In the end, broad and balanced reforms on both the revenue and spending sides will be necessary. To date, mainstream Republicans have promised $100 billion in cuts and come up with a paltry $32 billion. The Tea Party, again, proposes nuking the economy to force spending cuts.

Washington defaulting on its debt would indeed be catastrophic. Leading US policymakers’ takes here, here and here. To start, as Reinhart and Rogoff meticulously detail in their must-read book This Time is Different: Eight Centuries of Financial Folly, the US, unlike most other sovereigns, can be considered a ‘default virgin;’ it has almost effectively never defaulted on its debt in its 235-year history. US Treasury debt and those of it agencies (primarily Fannie Mae and Freddie Mac) are the largest, most liquid financial asset class in the world.

The US, moreover, is the steward of the world’s monetary system: the US Dollar system. It serves alongside the military and foreign assistance as the bedrock of US hegemony. Two thirds of all central bank reserves the world-over are held in Dollars or Dollar-denominated securities. The lion’s share of today’s cross-border trade and transactions are denominated and settled in Dollars.

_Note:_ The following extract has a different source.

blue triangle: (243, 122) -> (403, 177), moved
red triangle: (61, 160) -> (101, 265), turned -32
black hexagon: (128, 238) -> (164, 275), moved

As University of California, Berkeley Professor Barry Eichengreen argues, this ‘exorbitant privilege’ – which allows the US to live beyond its means because the world’s demand for Dollars permits it to pay interest rates on its foreign liabilities typically two to three percentage points lower than the rate of return on its foreign investments per year, licensing it to run persistent current account deficits of this size with foreign countries without becoming more indebted – has held since WWII. Within the next 10 to 30 years, however, the advantage will most likely dissipate, resulting in a multipolar global monetary system. The Euro, which increasingly looks as though it will survive its recent travails, is available and growing in its attraction as an alternative to the Dollar. The transition need not be abrupt or dramatic.

Significant economic mismanagement in Washington, however, Eichengreen cautions, could bring about a Dollar crash. Precipitating a debt default certainly qualifies as such. Failing to adopt a credible medium- to long-term strategy to bring US debt under control qualifies equally if not more so.

The Tea Party should expend its energies affecting change in the latter category, where its middle-class economic interests lie, rather than in the farcical former.